World Wide Web Consortium (W3C)
  • Resource Description FrameworkRDF (v 1.1) is the basic data model and language for the semantic Web. A statement, which is also an assertion, is comprised as a triple of subject - predicate - object (or s-p-o). As the standard states, "The abstract syntax has two key data structures: RDF graphs are sets of subject-predicate-object triples, where the elements may be IRIs, blank nodes, or datatyped literals. They are used to express descriptions of resources. RDF datasets are used to organize collections of RDF graphs, and comprise a default graph and zero or more named graphs." RDF gives us the basic scaffolding for knowledge graphs and the description of resources
  • RDF SchemaRDFS (v 1.1) is a data modeling vocabulary extension to RDF that gives us the constructs for defining classes and instances, property domains and ranges, and the subsumption hierarchy capabilities so essential to the basic logic of knowledge graphs
  • Web Ontology LanguageOWL2 (so designated because it is the second version) is the fullest language specification for our knowledge graphs. It provides a complete set of vocabulary grammar to construct knowledge graphs that are decidable and testable using description logics. Our implementations build on RDF and RDFS, and supplement the vocabulary with SKOS
  • Simplified Knowledge Organization SystemSKOS provides a basic vocabulary for knowledge organization systems, such as thesauri, taxonomies, classification schemes and subject heading systems, and a richer pool of label and annotation primitives. All of these are useful when integrating across multiple knowledge bases and schema
  • SPARQLSPARQL (pronounced "sparkle", and is a recursive acronym for SPARQL Protocol and RDF Query Language) is a set of specifications that provide a query language and protocols to retrieve from and manipulate RDF graph content. SPARQL is typically accessed via a Web endpoint to a triple store knowledge base. We also may use the SPARUL extension to enable the RDF store to be updated with INSERT and DELETE methods
  • Semantic Web Rule Language — though only a W3C submission, SWRL is nonethless commonly used as an extension to OWL to provide if-then rule statements. SWRL includes a high-level abstract syntax for Horn-like rules in OWL.

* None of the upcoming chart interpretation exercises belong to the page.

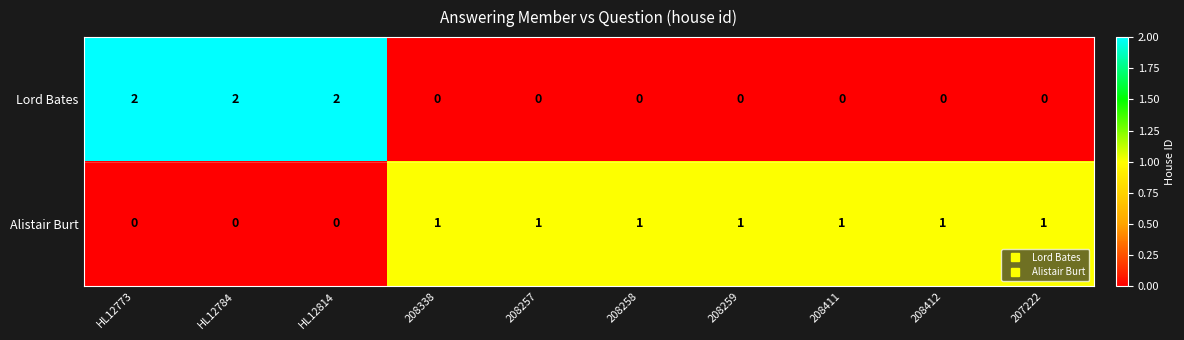

Reading left to right, transcribe all the data shown in this chart.

Lord Bates: 2	2	2	0	0	0	0	0	0	0
Alistair Burt: 0	0	0	1	1	1	1	1	1	1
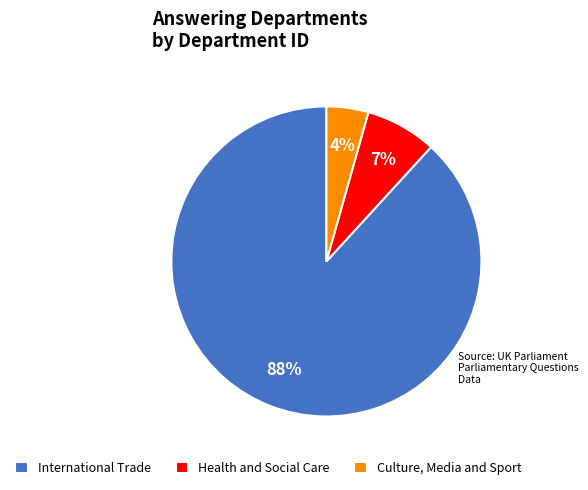

What percentage is the Culture, Media and Sport slice, to the nearest percent?

4%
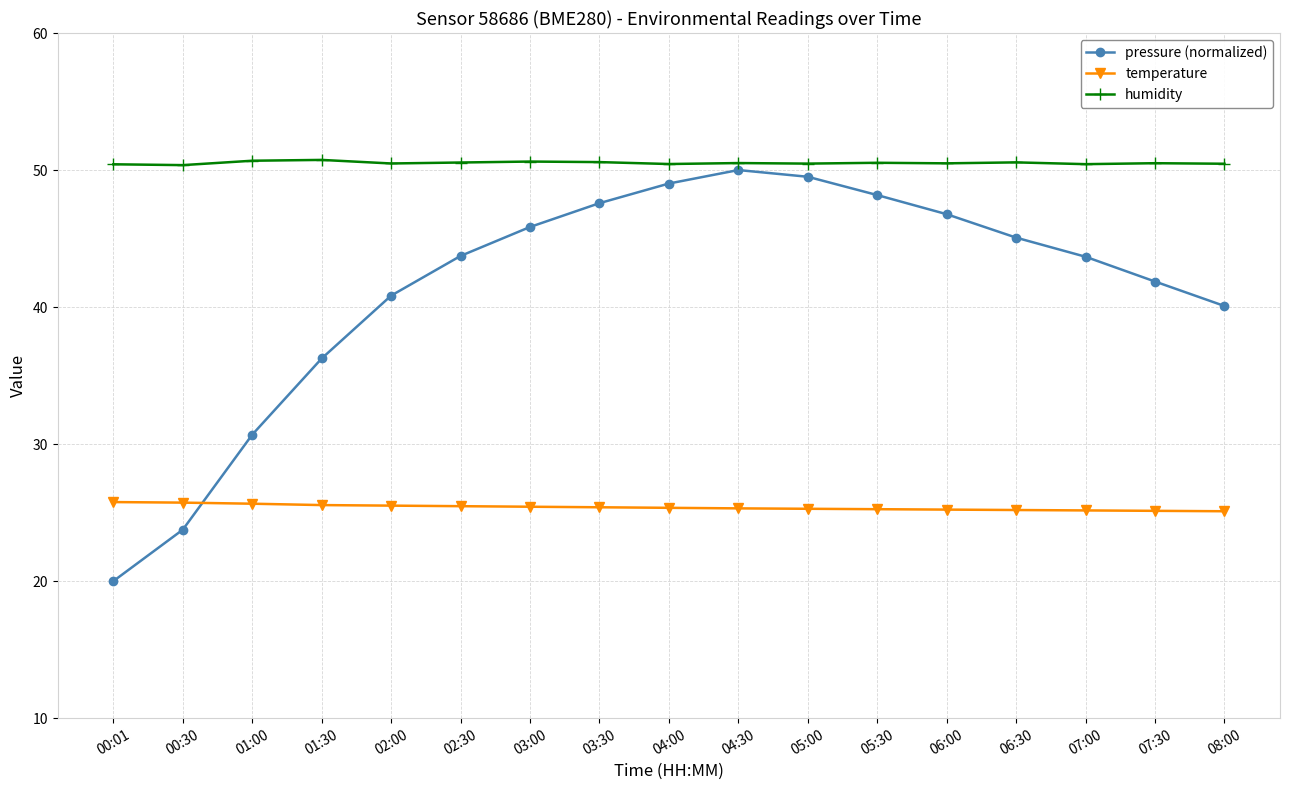

What is the sum of the humidity values at 01:00 and 00:30?

101.0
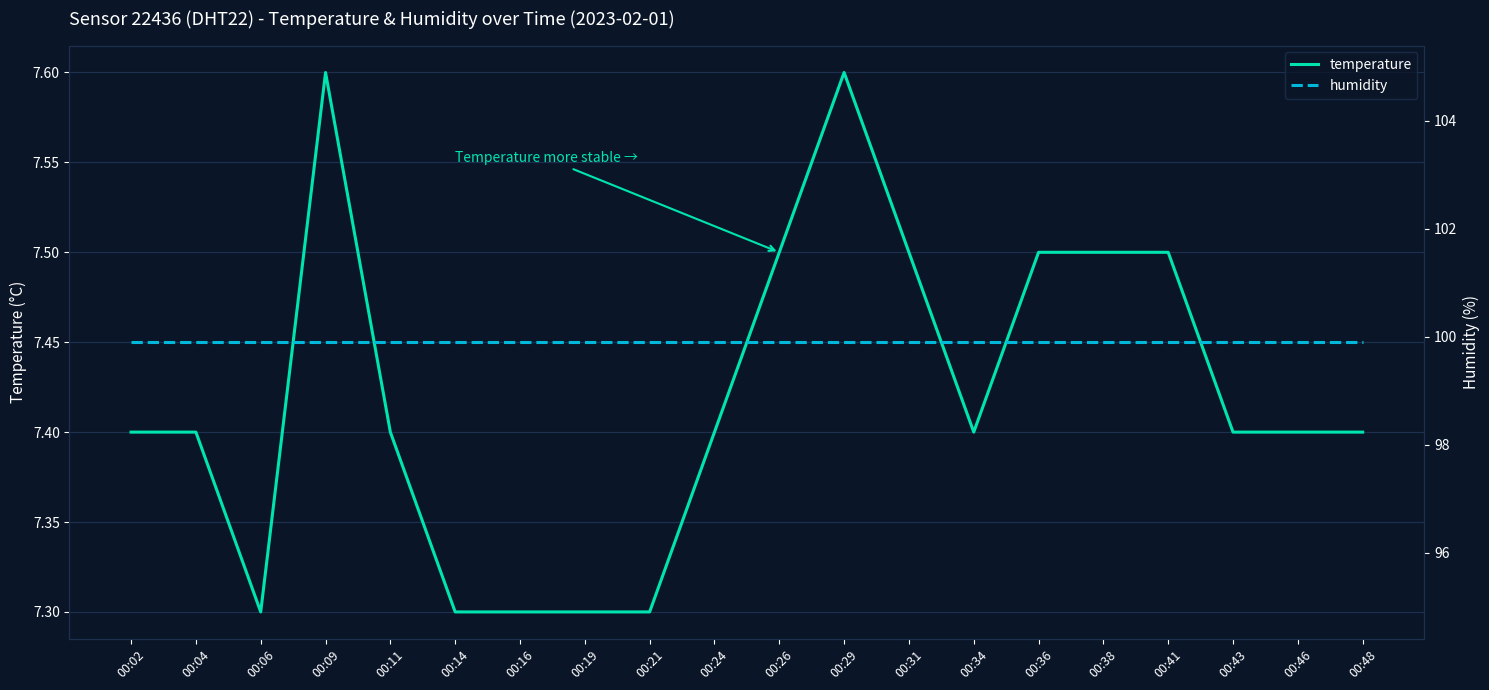

How many temperature values are between 7 and 8?

20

Other standards, such as HTML, are also used where appropriate. We also employ many open source standard libraries and tools, prominently the ontology IDE, Protégé, the OWL API and the search engine Lucene.

In the use of these standards, we apply best practices, many of which we have developed through our client work. Some of these include the use of semsets for capturing the multiple labels that might be applied to a given thing; how to construct and manage ontologies (also known as knowledge graphs); ensuring multi-lingual capabilities; and build and management workflows.

Most supporting KBpedia code is written in Clojure, in part due to its ability to run in the Java virtual machine.